Eastern North Carolina Encyclopedia/Sampson County
SAMPSON COUNTY
Large in Area as Well as in Name—Healthful Climate—Soil Rich and Productive.
Unlimited Resources—Wonderful Opportunities for Both Labor
and Capital—Clinton, the County Seat.
AREA AND LOCATION
Sampson County is midway between Raleigh and Wilmington and in the heart of the best farming and trucking sections of the State. The county is traversed for forty miles by the Atlantic and Yadkin Railroad and also for fourteen miles by the Clinton–Warsaw branch of the Atlantic Coast Line Railroad.
The county has an area of 925 square miles and a population of about 40,000, and is the second largest county in the State. Clinton is the capital of the county and has a population of 2,500. It has seven churches, Baptist, Presbyterian, Methodist, Episcopal, Roman Catholic, Universalist and Holiness.
Besides Clinton, the county has eight incorporated towns, Roseboro, Salemburg, Autryville, Parkersburg, Garland, Kerr, Ivanhoe and Turkey; and several unincorporated villages, Hayne, Mints, Tomahawk, Ingold, Moultonville, Newton Grove, and Harrells Store. All these villages, as well as the rural districts, have creditable schools and churches.
IMPROVED HIGHWAYS
The county has been constructing improved highways for sixteen years and now has over 400 miles of improved highways penetrating each of its seventeen townships, seventy-five per cent of which is under patrol maintenance, so that each community is in easy access to an improved highway. The county is traversed from north to south by State Highway Route No. 60 for a distance of 54 miles, and from east to west by State Highway Route No. 24 for a distance of 30 miles. The State and the county have together spent over a million dollars in improved roads and bridges in the county in the past few years.

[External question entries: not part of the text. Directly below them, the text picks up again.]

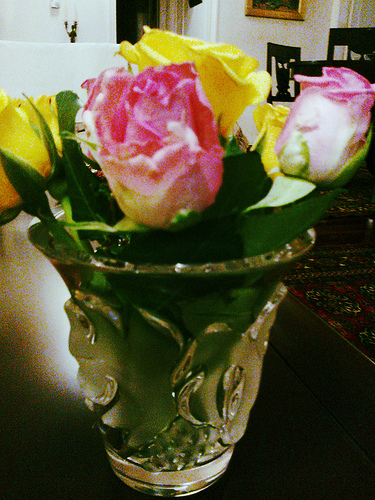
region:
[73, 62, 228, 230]
a pink flower in a vase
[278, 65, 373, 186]
a pink flower in a vase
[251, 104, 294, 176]
a yellow flower in a vase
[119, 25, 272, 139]
a yellow flower in a vase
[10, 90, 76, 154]
a yellow flower in a vase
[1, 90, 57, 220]
a yellow flower in a vase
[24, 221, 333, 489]
a clear glass vase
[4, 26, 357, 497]
a vase with yellow and pink flowers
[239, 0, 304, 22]
a picture on the wall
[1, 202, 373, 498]
a black table with a vase on it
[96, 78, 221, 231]
pink flower in vase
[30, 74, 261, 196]
yellow flowers in vase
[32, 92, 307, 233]
green leaves on flowers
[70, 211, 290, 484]
vase is dark green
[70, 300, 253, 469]
raised images on vase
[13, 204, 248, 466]
vase on black table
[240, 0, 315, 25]
brown picture frame on wall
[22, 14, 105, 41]
white wall behind table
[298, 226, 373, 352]
carpet is red and brown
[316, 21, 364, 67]
brown chair near wall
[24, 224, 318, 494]
a large flower pot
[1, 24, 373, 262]
these are yellow and pink flowers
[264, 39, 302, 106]
this is a black chair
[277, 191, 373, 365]
this is a colorful rug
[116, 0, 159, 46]
this is the doorway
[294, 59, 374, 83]
this is a black table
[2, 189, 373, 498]
this is a shiny floor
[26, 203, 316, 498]
the vase has design's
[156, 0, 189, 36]
these are colorful curtains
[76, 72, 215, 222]
Large pink rose with white portions near the bottom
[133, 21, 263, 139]
Top of a yellow rose beyond a pink rose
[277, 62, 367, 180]
White and pink rose with green leaves nearby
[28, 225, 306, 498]
Large gray face with a varying texture and lighter color patterns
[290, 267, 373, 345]
Rug on the ground with red patterns on the ground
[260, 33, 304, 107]
Black chair with patterns cut into the back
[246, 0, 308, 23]
Colorful painting with a light colored wooden frame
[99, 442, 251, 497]
White bottom of a porcelain vase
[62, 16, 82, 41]
Black candle stick holder in front of a white wall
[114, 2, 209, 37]
White doorway leading to a darkened room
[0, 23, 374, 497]
Flowers in a green vase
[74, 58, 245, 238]
A pink rose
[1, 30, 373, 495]
roses in a vase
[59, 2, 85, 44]
candles in a candle holder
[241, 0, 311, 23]
picture on a wall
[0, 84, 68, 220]
yellow color roses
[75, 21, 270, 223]
a pink and a yellow rose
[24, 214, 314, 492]
a green colored vase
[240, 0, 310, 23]
a gold framed picture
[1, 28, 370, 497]
a bunch of roses in a vase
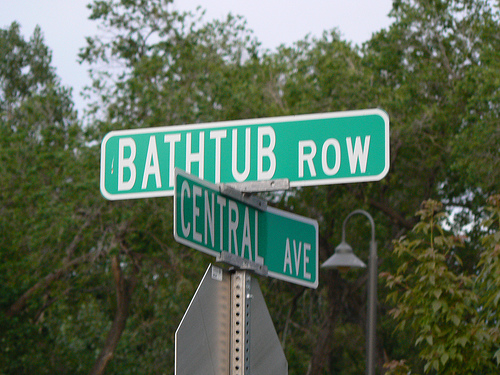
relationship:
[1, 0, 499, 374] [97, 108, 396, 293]
trees are behind street sign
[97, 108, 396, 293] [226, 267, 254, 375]
street sign on top of pole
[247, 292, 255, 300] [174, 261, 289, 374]
nut holding stop sign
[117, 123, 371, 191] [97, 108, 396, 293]
words are on street sign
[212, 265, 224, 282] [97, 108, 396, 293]
label attached to street sign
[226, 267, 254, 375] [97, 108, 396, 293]
pole holding street sign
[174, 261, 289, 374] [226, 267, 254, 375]
stop sign attached to pole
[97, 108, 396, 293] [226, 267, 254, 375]
street sign on pole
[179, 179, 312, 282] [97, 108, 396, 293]
words are on street sign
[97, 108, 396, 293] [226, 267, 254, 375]
street sign attached to pole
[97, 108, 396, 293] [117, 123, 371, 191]
street sign has words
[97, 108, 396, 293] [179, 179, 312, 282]
street sign has words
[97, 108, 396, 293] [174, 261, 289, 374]
street sign above stop sign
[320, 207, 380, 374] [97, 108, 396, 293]
lights pole behind street sign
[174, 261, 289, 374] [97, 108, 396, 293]
stop sign under street sign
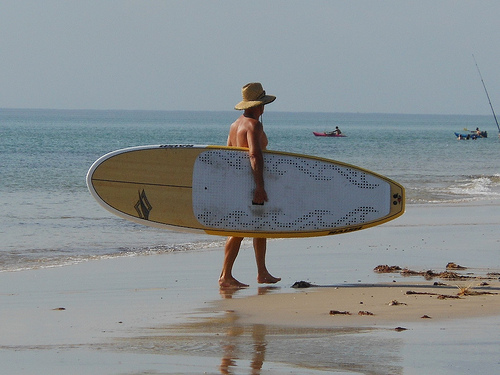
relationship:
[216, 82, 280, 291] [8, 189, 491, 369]
man on beach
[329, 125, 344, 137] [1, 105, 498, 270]
man on water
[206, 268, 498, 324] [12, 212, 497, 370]
sand on beach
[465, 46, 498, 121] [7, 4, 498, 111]
pole in sky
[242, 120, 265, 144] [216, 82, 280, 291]
shoulder on man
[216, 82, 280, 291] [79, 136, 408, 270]
man with surfboard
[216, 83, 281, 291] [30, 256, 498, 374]
man on beach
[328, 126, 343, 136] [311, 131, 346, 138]
woman on jet ski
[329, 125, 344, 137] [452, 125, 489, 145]
man on boat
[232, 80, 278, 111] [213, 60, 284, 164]
straw hat on man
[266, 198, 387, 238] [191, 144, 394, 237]
design on surf board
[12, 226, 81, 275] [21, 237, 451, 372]
ocean on beach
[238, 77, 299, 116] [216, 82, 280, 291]
head on man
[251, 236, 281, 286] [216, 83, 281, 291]
leg on man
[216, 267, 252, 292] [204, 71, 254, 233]
foot of man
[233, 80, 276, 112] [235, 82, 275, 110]
hat of straw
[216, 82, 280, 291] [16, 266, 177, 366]
man on beach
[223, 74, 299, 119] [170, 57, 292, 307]
hat on man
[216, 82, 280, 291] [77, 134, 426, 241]
man on surf board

PUBLIC SCHOOLS AND CHRISTIAN CHURCHES IN EVERY COMMUNITY
There is a Christian church and a good public school in every community in the county. The two first model communities in the South were established a few years ago at Salemburg and Ingold. The people are neighborly and friendly to newcomers in their midst.
ADAPTED TO NUMEROUS AGRICULTURAL PRODUCTS
Farming, trucking and stock raising is the principal occupation of its people. Early trucking in sweet corn, beans, peas, peppers, lettuce, cantaloupes, cucumbers, okra, turnips, Irish potatoes, cabbage and early berries, such as strawberries, dewberries and huckleberries, are a source of wonderful revenue. The principal crops are corn, cotton, tobacco, sweet potatoes, oats, wheat, rye, soja beans and pea vine hay. Some alfalfa and clover are also grown. The best hog exhibits in the State are to be found in this county, several specimens at our last County Fair weighing over 1,000 pounds. Pure bred cattle are rapidly increasing in the county.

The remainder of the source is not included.